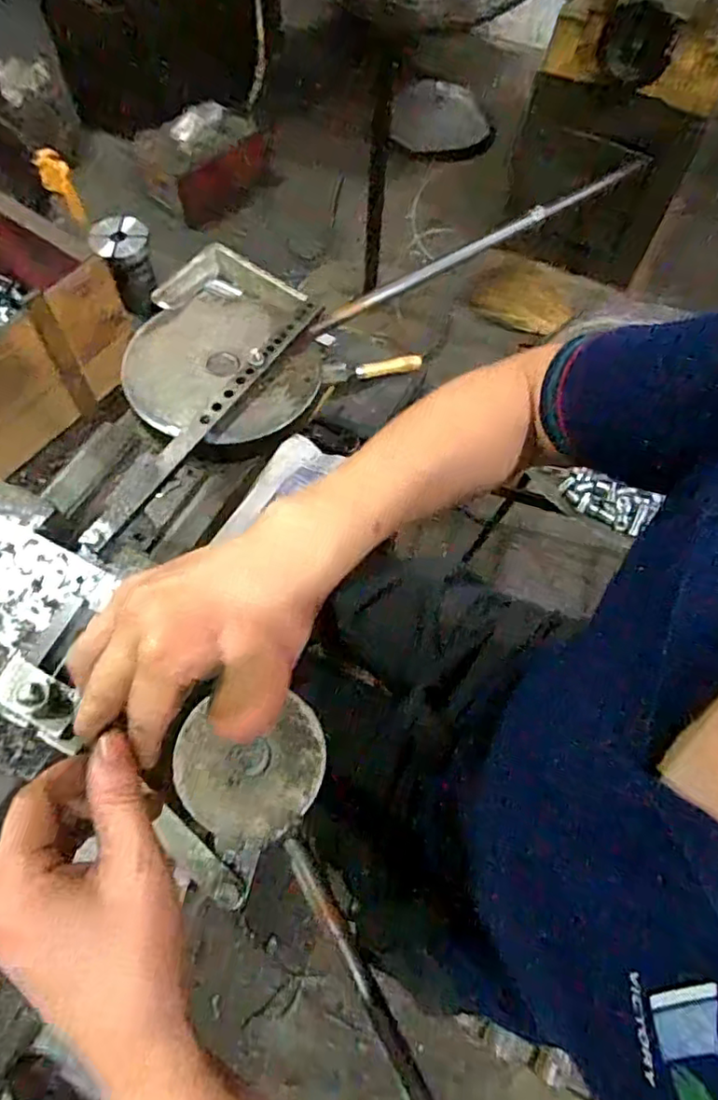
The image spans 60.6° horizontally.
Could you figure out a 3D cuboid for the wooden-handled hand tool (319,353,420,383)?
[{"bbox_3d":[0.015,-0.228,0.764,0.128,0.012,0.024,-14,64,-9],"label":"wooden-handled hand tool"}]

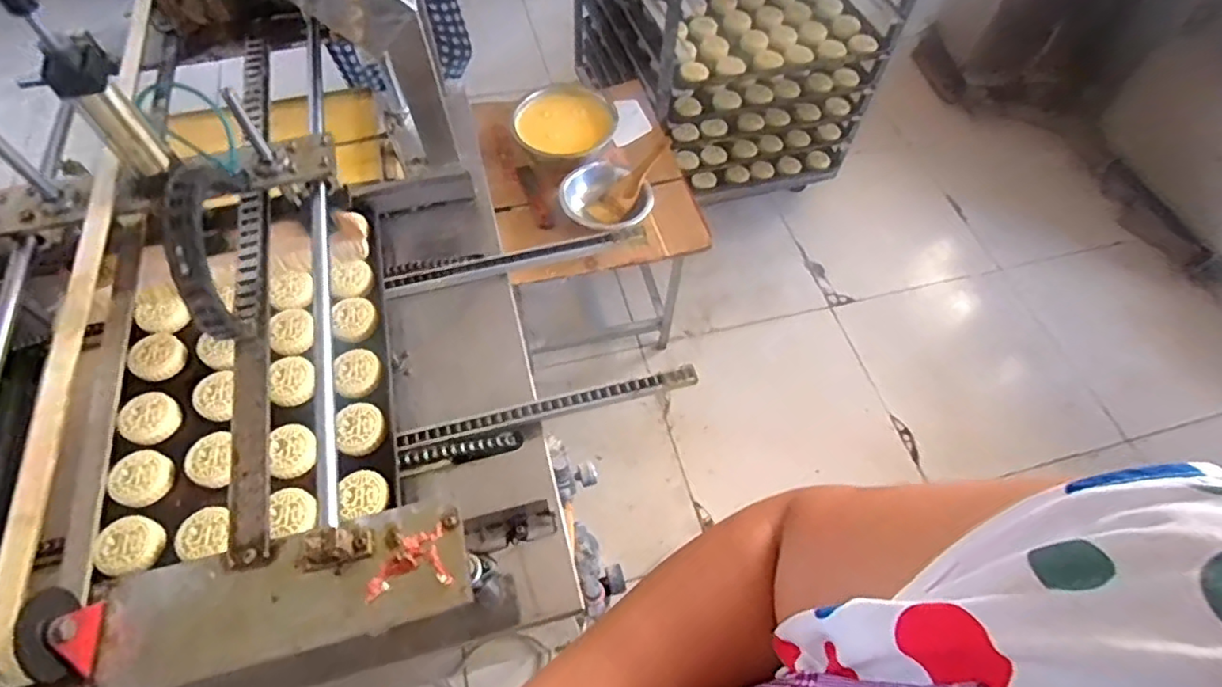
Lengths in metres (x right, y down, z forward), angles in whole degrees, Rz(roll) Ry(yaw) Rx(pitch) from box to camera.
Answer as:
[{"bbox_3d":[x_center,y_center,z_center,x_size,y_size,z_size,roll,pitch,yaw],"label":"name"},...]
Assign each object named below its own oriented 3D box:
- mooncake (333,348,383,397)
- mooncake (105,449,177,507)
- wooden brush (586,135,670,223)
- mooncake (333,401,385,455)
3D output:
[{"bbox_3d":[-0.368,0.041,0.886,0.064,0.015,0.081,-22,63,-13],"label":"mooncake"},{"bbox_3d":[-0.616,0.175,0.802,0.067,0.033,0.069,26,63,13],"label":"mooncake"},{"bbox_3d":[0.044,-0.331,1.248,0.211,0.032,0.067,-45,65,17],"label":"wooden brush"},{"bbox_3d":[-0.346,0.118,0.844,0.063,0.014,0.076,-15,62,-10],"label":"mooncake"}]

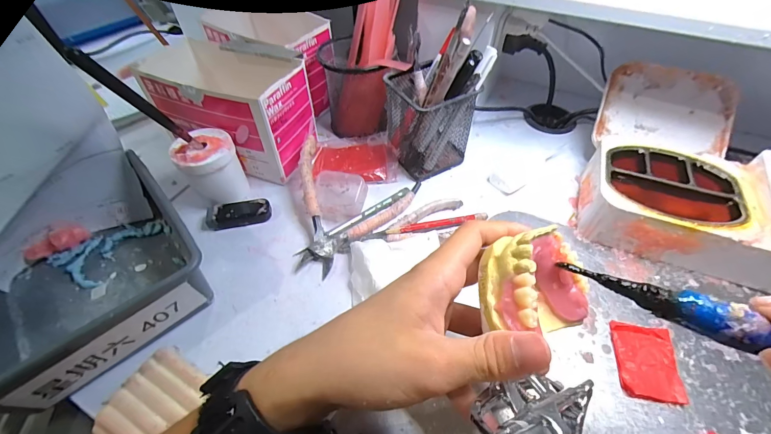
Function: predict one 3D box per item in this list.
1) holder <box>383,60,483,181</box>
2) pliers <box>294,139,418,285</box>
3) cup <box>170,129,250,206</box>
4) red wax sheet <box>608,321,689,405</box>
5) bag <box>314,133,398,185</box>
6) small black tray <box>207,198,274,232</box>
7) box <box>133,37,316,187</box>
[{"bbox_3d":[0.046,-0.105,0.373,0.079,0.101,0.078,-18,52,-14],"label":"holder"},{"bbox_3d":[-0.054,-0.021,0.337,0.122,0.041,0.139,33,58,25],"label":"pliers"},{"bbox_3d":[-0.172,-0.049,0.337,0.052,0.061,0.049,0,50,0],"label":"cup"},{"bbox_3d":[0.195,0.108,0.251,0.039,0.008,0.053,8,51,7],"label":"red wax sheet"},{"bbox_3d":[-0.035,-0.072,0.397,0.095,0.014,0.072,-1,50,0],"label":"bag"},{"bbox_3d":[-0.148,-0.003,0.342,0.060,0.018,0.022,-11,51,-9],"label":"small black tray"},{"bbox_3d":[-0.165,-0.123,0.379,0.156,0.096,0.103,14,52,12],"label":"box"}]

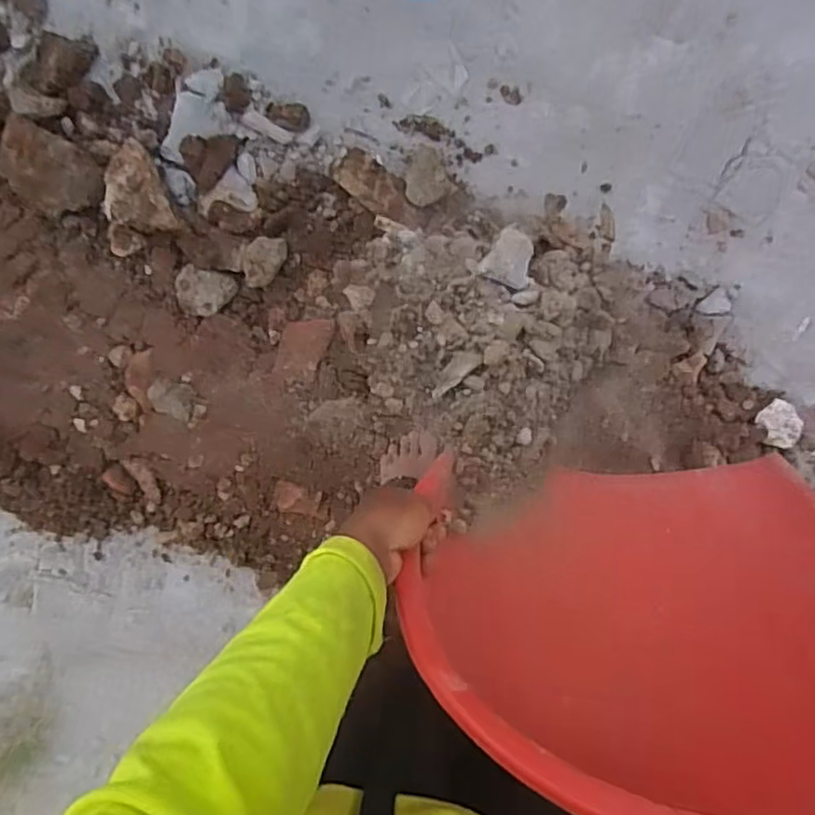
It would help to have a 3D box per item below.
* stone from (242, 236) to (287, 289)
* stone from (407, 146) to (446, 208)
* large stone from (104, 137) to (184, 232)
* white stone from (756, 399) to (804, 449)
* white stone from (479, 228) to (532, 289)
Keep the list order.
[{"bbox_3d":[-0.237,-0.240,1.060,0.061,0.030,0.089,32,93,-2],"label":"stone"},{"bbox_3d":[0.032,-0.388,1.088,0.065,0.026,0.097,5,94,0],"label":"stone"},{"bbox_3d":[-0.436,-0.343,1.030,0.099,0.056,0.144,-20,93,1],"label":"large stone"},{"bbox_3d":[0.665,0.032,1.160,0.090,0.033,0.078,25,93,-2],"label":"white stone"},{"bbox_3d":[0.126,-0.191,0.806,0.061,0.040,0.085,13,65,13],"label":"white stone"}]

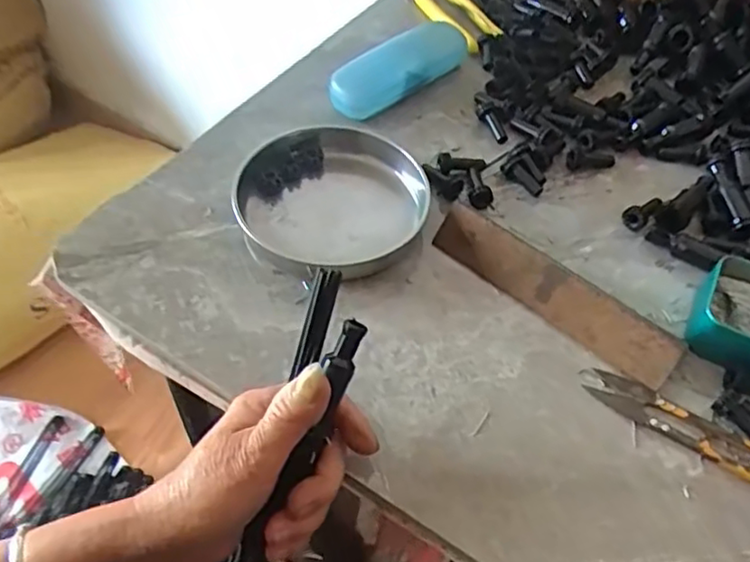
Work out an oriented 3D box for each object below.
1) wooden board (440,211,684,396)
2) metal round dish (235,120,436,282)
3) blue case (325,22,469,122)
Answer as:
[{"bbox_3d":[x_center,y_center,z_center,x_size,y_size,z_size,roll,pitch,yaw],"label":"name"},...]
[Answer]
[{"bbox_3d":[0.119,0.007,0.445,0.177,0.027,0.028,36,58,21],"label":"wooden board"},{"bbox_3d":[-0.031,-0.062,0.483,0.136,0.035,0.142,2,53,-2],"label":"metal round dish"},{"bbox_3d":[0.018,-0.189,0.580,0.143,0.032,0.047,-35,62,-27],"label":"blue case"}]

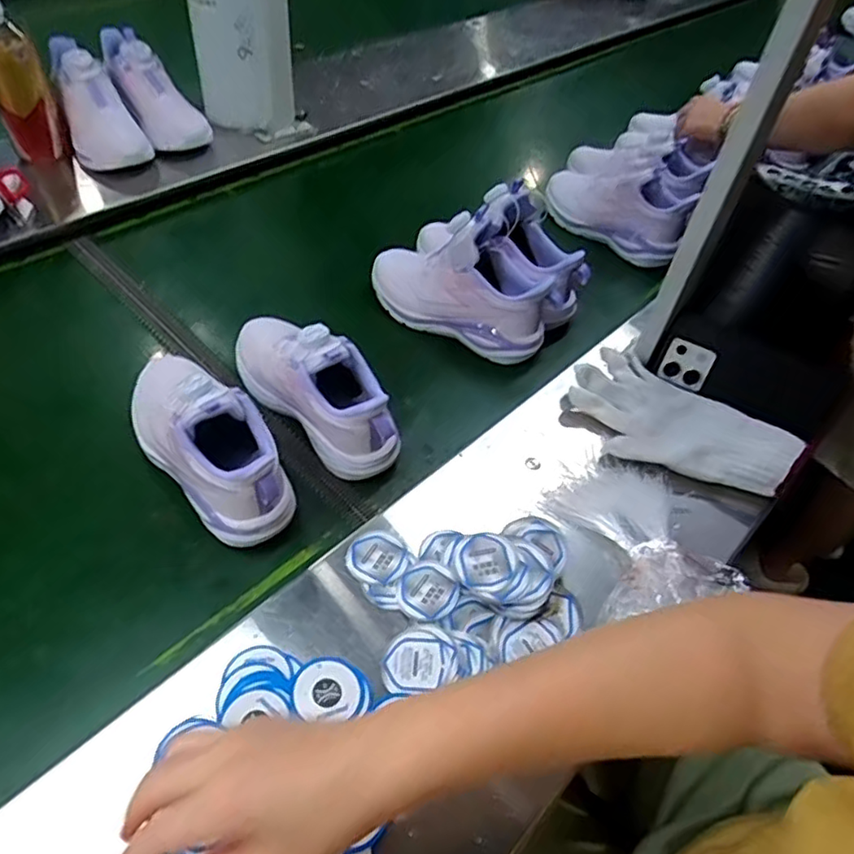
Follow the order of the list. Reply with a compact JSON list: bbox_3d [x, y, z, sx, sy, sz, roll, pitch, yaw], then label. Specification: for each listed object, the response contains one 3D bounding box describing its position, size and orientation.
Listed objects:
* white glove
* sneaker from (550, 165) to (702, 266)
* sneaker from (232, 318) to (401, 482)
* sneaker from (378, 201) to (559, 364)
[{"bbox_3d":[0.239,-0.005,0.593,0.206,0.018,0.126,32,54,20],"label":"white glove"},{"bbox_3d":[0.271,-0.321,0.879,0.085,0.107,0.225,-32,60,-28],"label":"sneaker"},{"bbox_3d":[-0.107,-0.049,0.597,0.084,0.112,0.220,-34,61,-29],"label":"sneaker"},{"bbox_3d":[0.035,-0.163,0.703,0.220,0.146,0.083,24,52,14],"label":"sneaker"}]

-*-*-

▸ What you need to do: Exact repetition of each line above is expected; images are to be omitted.

▸ Task result:
The image spans 60.6° horizontally.
Could you figure out a 3D cuboid for the wooden-handled hand tool (319,353,420,383)?
[{"bbox_3d":[0.015,-0.228,0.764,0.128,0.012,0.024,-14,64,-9],"label":"wooden-handled hand tool"}]

Lengths in metres (x right, y down, z forward), angles in whole degrees, Rz(roll) Ry(yaw) Rx(pitch) from box to camera.
Answer as:
[{"bbox_3d":[x_center,y_center,z_center,x_size,y_size,z_size,roll,pitch,yaw],"label":"name"},...]
Assign each object named below its own oriented 3D box:
- mooncake (333,348,383,397)
- mooncake (105,449,177,507)
- wooden brush (586,135,670,223)
- mooncake (333,401,385,455)
3D output:
[{"bbox_3d":[-0.368,0.041,0.886,0.064,0.015,0.081,-22,63,-13],"label":"mooncake"},{"bbox_3d":[-0.616,0.175,0.802,0.067,0.033,0.069,26,63,13],"label":"mooncake"},{"bbox_3d":[0.044,-0.331,1.248,0.211,0.032,0.067,-45,65,17],"label":"wooden brush"},{"bbox_3d":[-0.346,0.118,0.844,0.063,0.014,0.076,-15,62,-10],"label":"mooncake"}]

Function: predict one 3D box per item in this list.
1) holder <box>383,60,483,181</box>
2) pliers <box>294,139,418,285</box>
3) cup <box>170,129,250,206</box>
4) red wax sheet <box>608,321,689,405</box>
5) bag <box>314,133,398,185</box>
6) small black tray <box>207,198,274,232</box>
7) box <box>133,37,316,187</box>
[{"bbox_3d":[0.046,-0.105,0.373,0.079,0.101,0.078,-18,52,-14],"label":"holder"},{"bbox_3d":[-0.054,-0.021,0.337,0.122,0.041,0.139,33,58,25],"label":"pliers"},{"bbox_3d":[-0.172,-0.049,0.337,0.052,0.061,0.049,0,50,0],"label":"cup"},{"bbox_3d":[0.195,0.108,0.251,0.039,0.008,0.053,8,51,7],"label":"red wax sheet"},{"bbox_3d":[-0.035,-0.072,0.397,0.095,0.014,0.072,-1,50,0],"label":"bag"},{"bbox_3d":[-0.148,-0.003,0.342,0.060,0.018,0.022,-11,51,-9],"label":"small black tray"},{"bbox_3d":[-0.165,-0.123,0.379,0.156,0.096,0.103,14,52,12],"label":"box"}]

It would help to have a 3D box per item below.
* stone from (242, 236) to (287, 289)
* stone from (407, 146) to (446, 208)
* large stone from (104, 137) to (184, 232)
* white stone from (756, 399) to (804, 449)
* white stone from (479, 228) to (532, 289)
Keep the list order.
[{"bbox_3d":[-0.237,-0.240,1.060,0.061,0.030,0.089,32,93,-2],"label":"stone"},{"bbox_3d":[0.032,-0.388,1.088,0.065,0.026,0.097,5,94,0],"label":"stone"},{"bbox_3d":[-0.436,-0.343,1.030,0.099,0.056,0.144,-20,93,1],"label":"large stone"},{"bbox_3d":[0.665,0.032,1.160,0.090,0.033,0.078,25,93,-2],"label":"white stone"},{"bbox_3d":[0.126,-0.191,0.806,0.061,0.040,0.085,13,65,13],"label":"white stone"}]

Work out an oriented 3D box for each object below.
1) wooden board (440,211,684,396)
2) metal round dish (235,120,436,282)
3) blue case (325,22,469,122)
Answer as:
[{"bbox_3d":[x_center,y_center,z_center,x_size,y_size,z_size,roll,pitch,yaw],"label":"name"},...]
[Answer]
[{"bbox_3d":[0.119,0.007,0.445,0.177,0.027,0.028,36,58,21],"label":"wooden board"},{"bbox_3d":[-0.031,-0.062,0.483,0.136,0.035,0.142,2,53,-2],"label":"metal round dish"},{"bbox_3d":[0.018,-0.189,0.580,0.143,0.032,0.047,-35,62,-27],"label":"blue case"}]

Follow the order of the list. Reply with a compact JSON list: bbox_3d [x, y, z, sx, sy, sz, roll, pitch, yaw], then label. Specification: for each listed object, the response contains one 3D bounding box describing its position, size and orientation.
Listed objects:
* white glove
* sneaker from (550, 165) to (702, 266)
* sneaker from (232, 318) to (401, 482)
* sneaker from (378, 201) to (559, 364)
[{"bbox_3d":[0.239,-0.005,0.593,0.206,0.018,0.126,32,54,20],"label":"white glove"},{"bbox_3d":[0.271,-0.321,0.879,0.085,0.107,0.225,-32,60,-28],"label":"sneaker"},{"bbox_3d":[-0.107,-0.049,0.597,0.084,0.112,0.220,-34,61,-29],"label":"sneaker"},{"bbox_3d":[0.035,-0.163,0.703,0.220,0.146,0.083,24,52,14],"label":"sneaker"}]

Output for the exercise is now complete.